You don't have to spend two hours with them to work out what will actually float their boat for the next month yeah, absolutely, and have you got any kind of, as we close off, any top tips for the listeners in terms of retention?

Speaker 2:

uh, so yes, well, I think it's probably fairly obvious where I'm coming from. Treat everybody as an individual, work out what they want. And just remember, as a business, if you don't know what your productivity, how long it takes you to get somebody productive in that area, you really don't know what your hidden costs are. So use your data to work out. Can you even measure what it's costing you? And therefore sometimes people will go oh, somebody's resigned.
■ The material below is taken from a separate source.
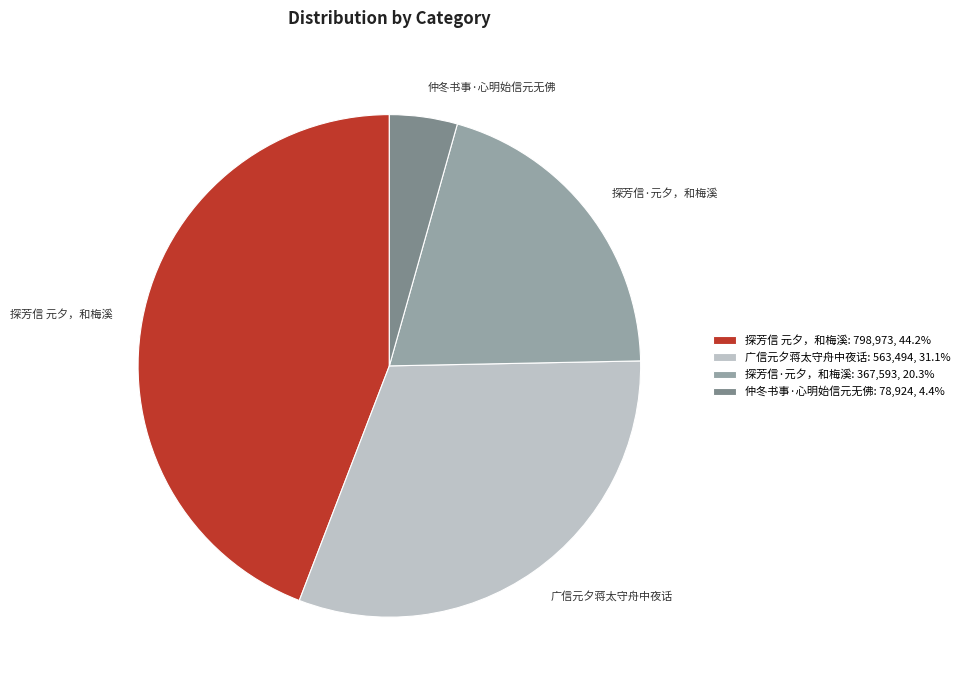

Which has a higher value, 仲冬书事·心明始信元无佛 or 广信元夕蒋太守舟中夜话?

广信元夕蒋太守舟中夜话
I'm just not.

Speaker 2:

But actually if you're, if it's somebody you want to keep, work it out, because that could save you six months worth of productivity issues by just sitting down with them and trying to solve it. Then now, if you can solve it earlier than that because you've treated them as an individual, you'd understood what they needed. You're in a very different place. But I think understanding what it costs to make somebody productive in your business and I don't mean just onboarding, I mean getting them from the day they start to the day they actually make a financial contribution that would be the equivalent of one of your good members of staff, um and investing in the processes that improve people quickly and retain them post that that's that for me, is about understanding how you can reduce costs. It's not a fluffy hr training development issue. It's a bottom line cost saving exercise.

Speaker 1:

Excellent. On that note, we'll pause there. I think there's been three really insightful episodes from yourself, wendy, and Paul and Helen. If people have been kind of inspired or it's prompted some questions, this episode in chat, where's the best place for them to find you?

Speaker 2:

so they can find me on linkedin or they can find me at the team at whpeoplecom amazing.

Speaker 1:

I really appreciate your time fantastic pleasure it's uh made me reminisce a little bit of how much in stores of people. But, um, I don't know if I'll ever get back there, but I do enjoy walking around with clients. You always feel a bit more connected to what's going on.

Speaker 2:

I love being in a shop, but not actually a shopper, interestingly yeah, exactly, exactly appreciate your time and yours, thank you.